Prevention of Syphilis
There is no vaccine effective for prevention. Condom use reduces the likelihood of transmission during sex, but does not completely eliminate the risk. The Centers for Disease Control and Prevention states, “Correct and consistent use of latex condoms can reduce the risk of syphilis only when the infected area or site of potential exposure is protected. However, a syphilis sore outside of the area covered by a latex condom can still allow transmission, so caution should be exercised even when using a condom.”
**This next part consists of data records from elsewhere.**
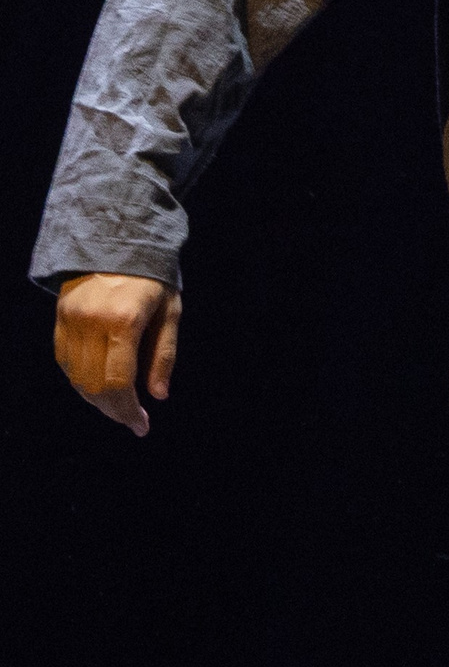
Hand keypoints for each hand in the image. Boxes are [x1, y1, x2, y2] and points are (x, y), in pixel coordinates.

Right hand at [55, 275, 180, 435]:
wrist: (119, 239)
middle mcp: (92, 321)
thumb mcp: (171, 312)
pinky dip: (79, 379)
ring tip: (117, 406)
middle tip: (131, 420)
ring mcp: (71, 318)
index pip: (119, 381)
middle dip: (113, 410)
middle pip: (94, 385)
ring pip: (76, 376)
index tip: (141, 426)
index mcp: (124, 321)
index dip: (128, 411)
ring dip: (95, 399)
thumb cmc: (154, 278)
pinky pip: (64, 360)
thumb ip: (164, 355)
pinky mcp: (60, 316)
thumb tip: (158, 395)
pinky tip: (97, 386)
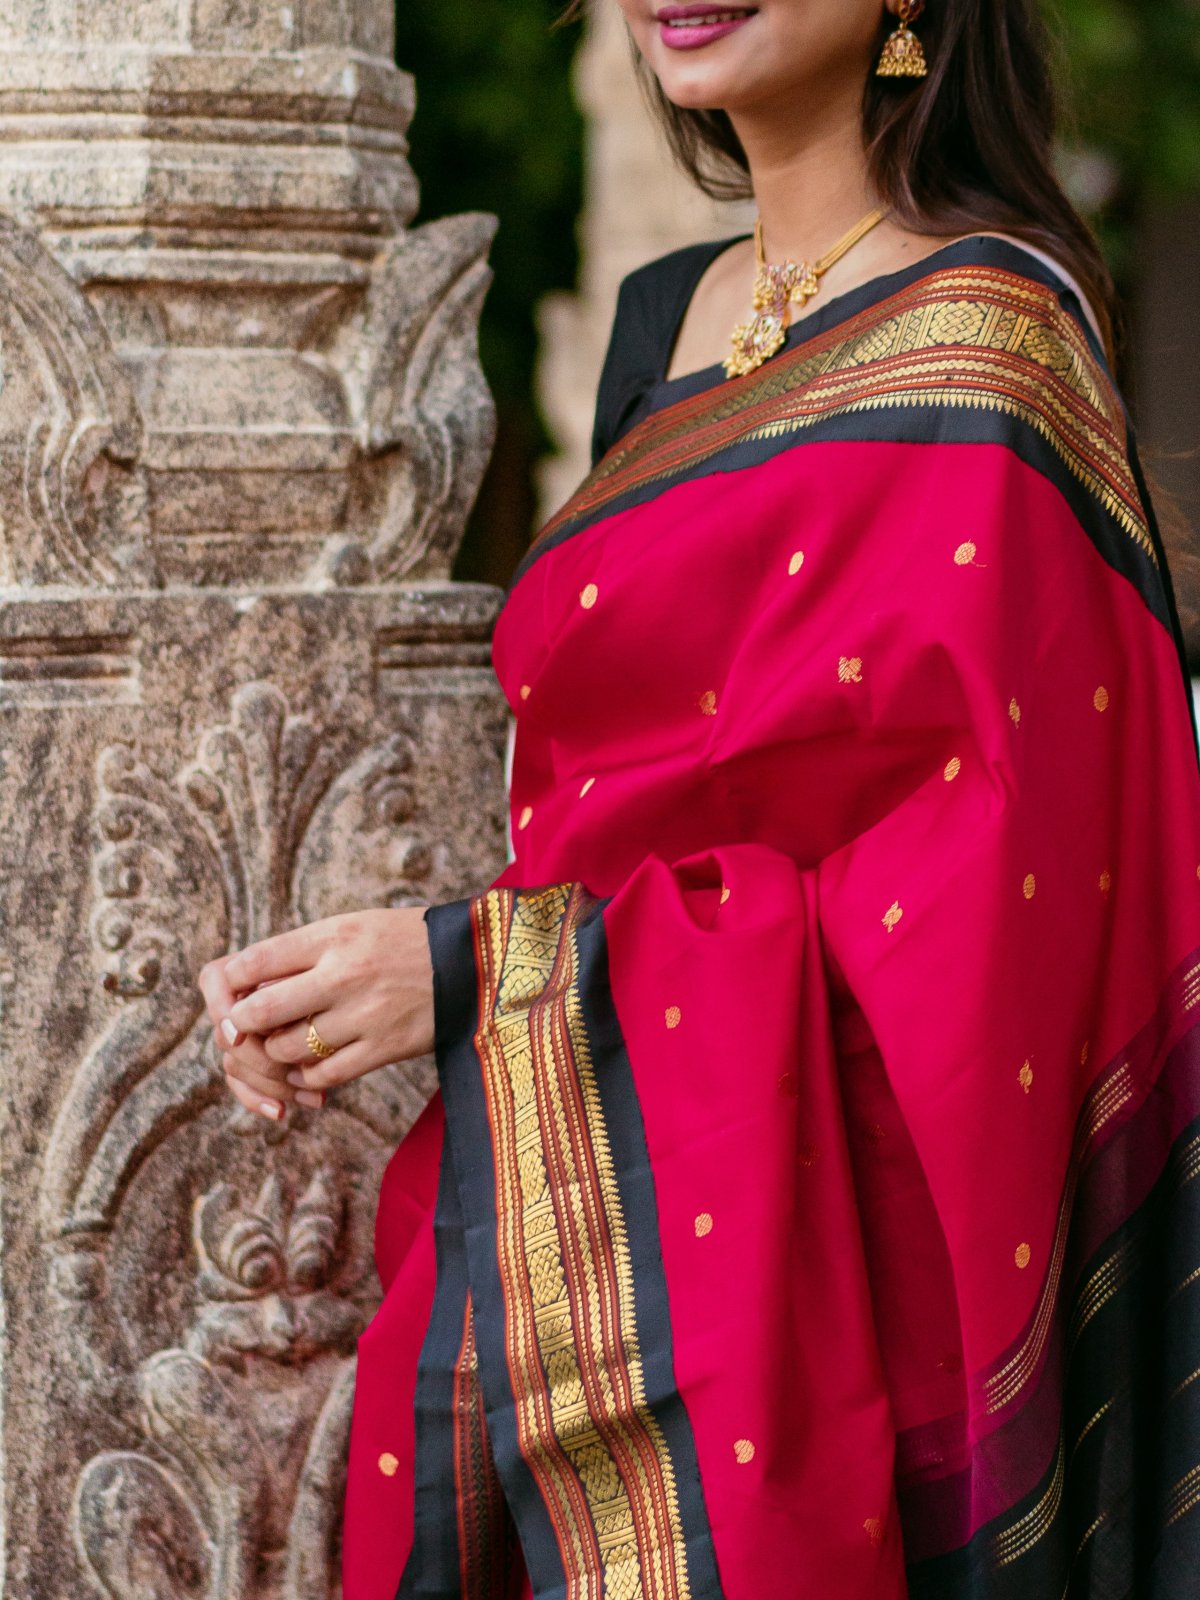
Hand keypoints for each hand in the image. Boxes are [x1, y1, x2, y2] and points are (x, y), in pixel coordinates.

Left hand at [198, 908, 434, 1121]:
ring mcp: (364, 1014)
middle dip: (243, 1024)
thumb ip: (307, 951)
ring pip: (289, 1048)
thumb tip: (251, 983)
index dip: (232, 982)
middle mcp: (344, 974)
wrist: (474, 963)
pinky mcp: (384, 1048)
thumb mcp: (355, 926)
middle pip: (263, 1010)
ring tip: (285, 1045)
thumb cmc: (406, 941)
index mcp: (335, 936)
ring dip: (277, 1053)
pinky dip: (306, 1078)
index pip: (256, 961)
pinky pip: (324, 1075)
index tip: (231, 990)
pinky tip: (309, 1068)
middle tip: (244, 1028)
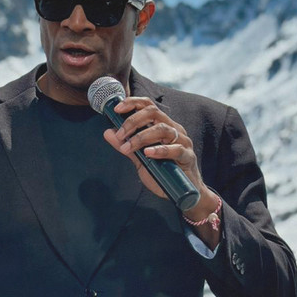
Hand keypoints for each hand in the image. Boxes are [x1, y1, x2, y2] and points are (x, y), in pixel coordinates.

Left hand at [102, 96, 220, 247]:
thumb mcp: (139, 159)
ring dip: (141, 137)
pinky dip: (160, 150)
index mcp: (163, 126)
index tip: (117, 109)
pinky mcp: (188, 156)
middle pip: (154, 113)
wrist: (181, 192)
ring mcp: (182, 141)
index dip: (133, 103)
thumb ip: (126, 145)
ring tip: (128, 147)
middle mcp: (174, 129)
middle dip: (133, 121)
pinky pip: (175, 149)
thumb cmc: (162, 173)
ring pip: (162, 129)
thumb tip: (108, 132)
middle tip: (120, 135)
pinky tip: (147, 153)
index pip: (148, 106)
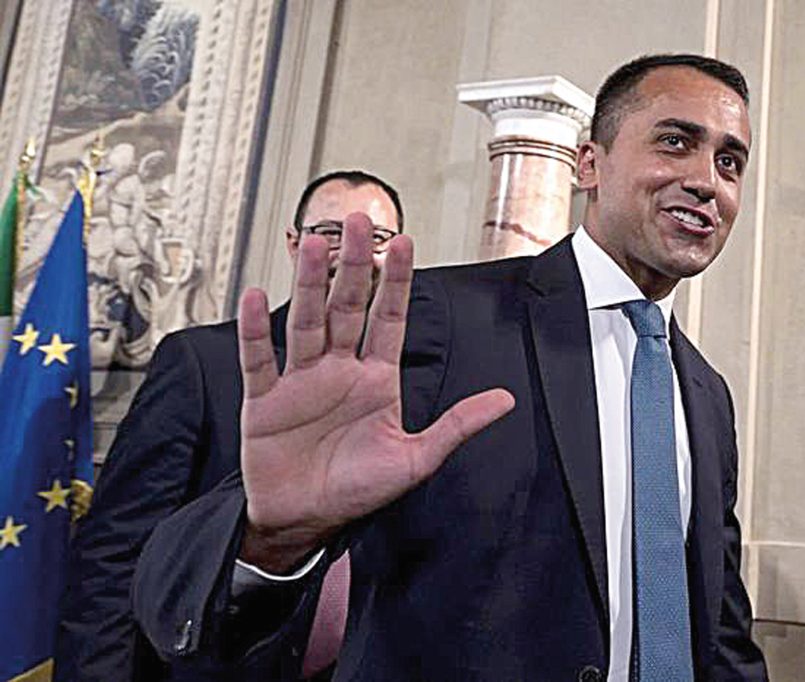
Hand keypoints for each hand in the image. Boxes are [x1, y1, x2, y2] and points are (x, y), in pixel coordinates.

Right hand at [237, 215, 513, 571]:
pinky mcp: (265, 401)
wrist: (304, 522)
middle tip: (358, 221)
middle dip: (353, 264)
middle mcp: (338, 371)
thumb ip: (457, 425)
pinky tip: (256, 297)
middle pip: (345, 307)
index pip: (388, 319)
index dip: (396, 283)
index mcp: (376, 379)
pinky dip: (255, 331)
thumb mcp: (416, 459)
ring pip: (305, 322)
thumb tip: (505, 400)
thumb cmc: (356, 490)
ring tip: (314, 245)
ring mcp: (300, 381)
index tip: (404, 244)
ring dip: (309, 284)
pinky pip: (259, 360)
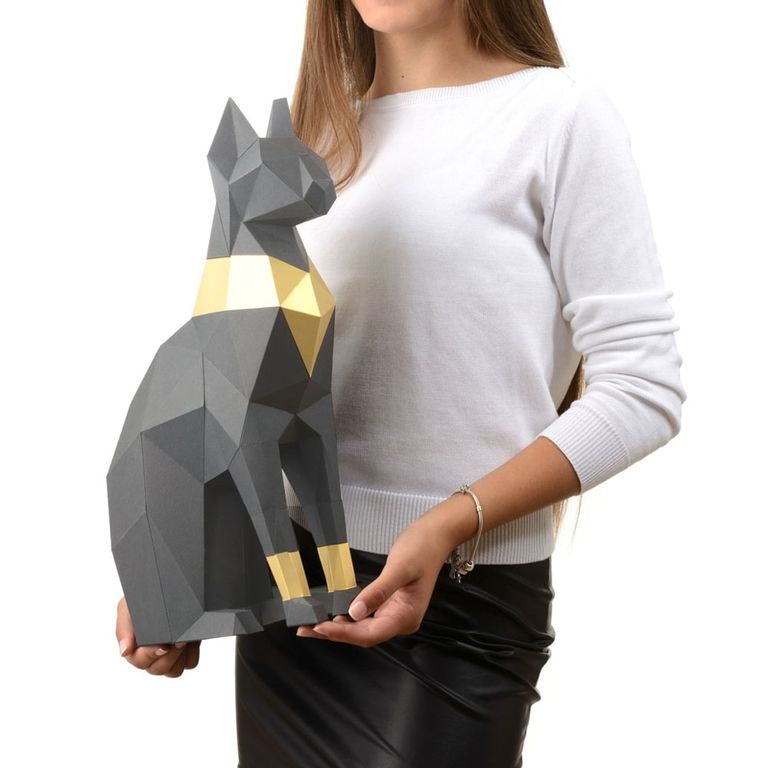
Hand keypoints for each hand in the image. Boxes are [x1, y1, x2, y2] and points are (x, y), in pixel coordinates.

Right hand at [116, 596, 200, 676]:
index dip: (151, 655)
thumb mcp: (127, 608)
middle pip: (158, 669)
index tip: (163, 644)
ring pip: (174, 671)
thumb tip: (124, 652)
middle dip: (169, 656)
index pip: (140, 662)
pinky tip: (191, 641)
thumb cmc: (141, 597)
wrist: (167, 586)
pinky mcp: (185, 651)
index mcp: (134, 647)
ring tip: (185, 639)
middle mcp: (150, 655)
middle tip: (179, 640)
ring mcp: (169, 655)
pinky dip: (191, 654)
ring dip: (180, 657)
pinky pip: (190, 663)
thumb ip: (123, 629)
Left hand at [295, 516, 452, 646]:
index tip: (320, 627)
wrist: (436, 534)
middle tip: (305, 629)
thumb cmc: (420, 549)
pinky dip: (348, 616)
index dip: (343, 633)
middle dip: (335, 633)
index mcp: (405, 617)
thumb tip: (353, 613)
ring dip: (339, 627)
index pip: (369, 634)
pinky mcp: (391, 603)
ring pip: (363, 628)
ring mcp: (396, 613)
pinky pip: (366, 616)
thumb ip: (377, 592)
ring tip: (312, 624)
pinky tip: (333, 614)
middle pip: (364, 635)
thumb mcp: (399, 568)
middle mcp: (400, 620)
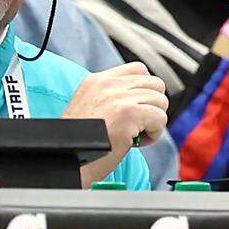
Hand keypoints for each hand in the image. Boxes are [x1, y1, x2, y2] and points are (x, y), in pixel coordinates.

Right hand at [61, 62, 168, 186]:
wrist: (66, 158)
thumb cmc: (78, 142)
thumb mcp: (88, 106)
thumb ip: (110, 96)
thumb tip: (139, 99)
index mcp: (96, 81)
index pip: (138, 70)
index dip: (145, 90)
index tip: (137, 108)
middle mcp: (108, 85)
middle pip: (155, 83)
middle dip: (153, 105)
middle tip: (138, 123)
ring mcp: (118, 98)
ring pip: (161, 100)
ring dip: (154, 121)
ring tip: (136, 134)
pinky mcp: (129, 114)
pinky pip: (160, 118)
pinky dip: (154, 134)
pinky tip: (136, 142)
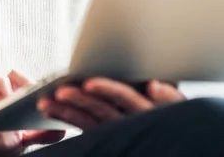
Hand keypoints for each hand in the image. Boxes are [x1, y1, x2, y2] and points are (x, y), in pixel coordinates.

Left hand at [36, 78, 184, 129]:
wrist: (174, 140)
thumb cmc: (175, 117)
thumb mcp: (179, 108)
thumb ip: (169, 96)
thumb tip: (154, 86)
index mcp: (146, 111)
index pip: (124, 98)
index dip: (107, 91)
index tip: (88, 83)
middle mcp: (129, 122)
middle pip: (102, 111)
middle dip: (79, 101)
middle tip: (59, 91)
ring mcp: (117, 131)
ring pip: (89, 122)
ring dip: (66, 112)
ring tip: (45, 103)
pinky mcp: (107, 135)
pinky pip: (84, 128)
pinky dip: (68, 118)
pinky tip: (52, 109)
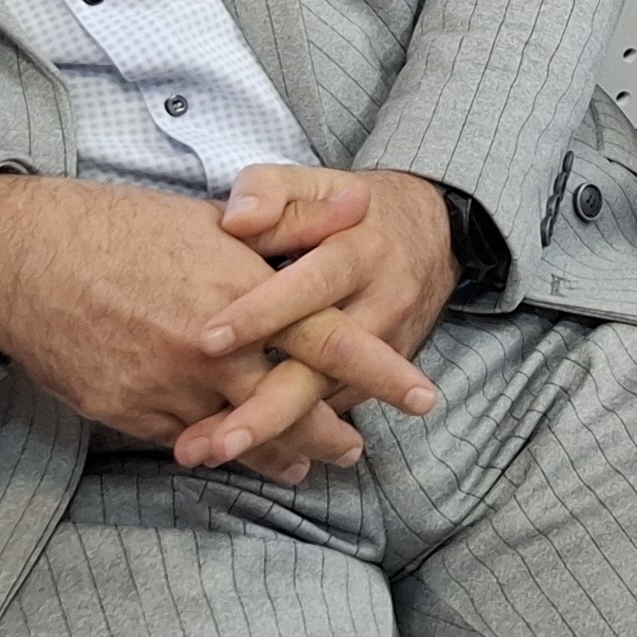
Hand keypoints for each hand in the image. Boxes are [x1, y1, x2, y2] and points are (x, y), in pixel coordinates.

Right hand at [0, 175, 389, 481]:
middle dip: (332, 435)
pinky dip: (220, 450)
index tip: (422, 396)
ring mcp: (171, 387)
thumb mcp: (215, 218)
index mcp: (243, 291)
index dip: (382, 372)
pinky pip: (190, 442)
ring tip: (306, 464)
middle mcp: (214, 347)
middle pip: (295, 406)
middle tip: (357, 450)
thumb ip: (294, 223)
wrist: (24, 261)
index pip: (332, 340)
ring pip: (244, 437)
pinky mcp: (132, 414)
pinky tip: (233, 454)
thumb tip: (360, 206)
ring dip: (280, 454)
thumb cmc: (122, 229)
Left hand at [174, 166, 461, 471]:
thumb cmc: (347, 208)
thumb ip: (271, 192)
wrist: (431, 233)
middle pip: (325, 364)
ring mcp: (386, 346)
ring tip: (205, 453)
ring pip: (325, 398)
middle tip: (212, 441)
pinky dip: (285, 434)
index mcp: (358, 251)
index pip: (310, 286)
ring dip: (268, 434)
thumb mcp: (313, 183)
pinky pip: (331, 408)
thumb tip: (237, 219)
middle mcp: (379, 304)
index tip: (208, 341)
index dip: (262, 313)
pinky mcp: (382, 375)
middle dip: (269, 408)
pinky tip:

Diagnosis is by venereal disease research laboratory (VDRL) and rapid plasma reagin (RPR) tests.Confirmation by treponemal pallidum particle agglutination(TPHA) or fluorescent treponemal antibody absorption test (FTA-Abs). Treponemal antibody tests usually become positive two to five weeks after the initial infection.Neurosyphilis is diagnosed by finding high numbers of leukocytes (predominately lymphocytes) and high protein levels in the cerebrospinal fluid in the setting of a known syphilis infection.
Treatment for Syphilis
Syphilis can be effectively treated with antibiotics. During treatment people may develop fever, headache, and muscle pains, a reaction known as Jarisch-Herxheimer.
People who are being treated for syphilis must abstain from sexual contact until the infection is completely gone. Sexual partners of people with syphilis should be tested and, if necessary, treated.
If syphilis is left untreated, it can cause serious and permanent problems such as dementia, blindness, or death.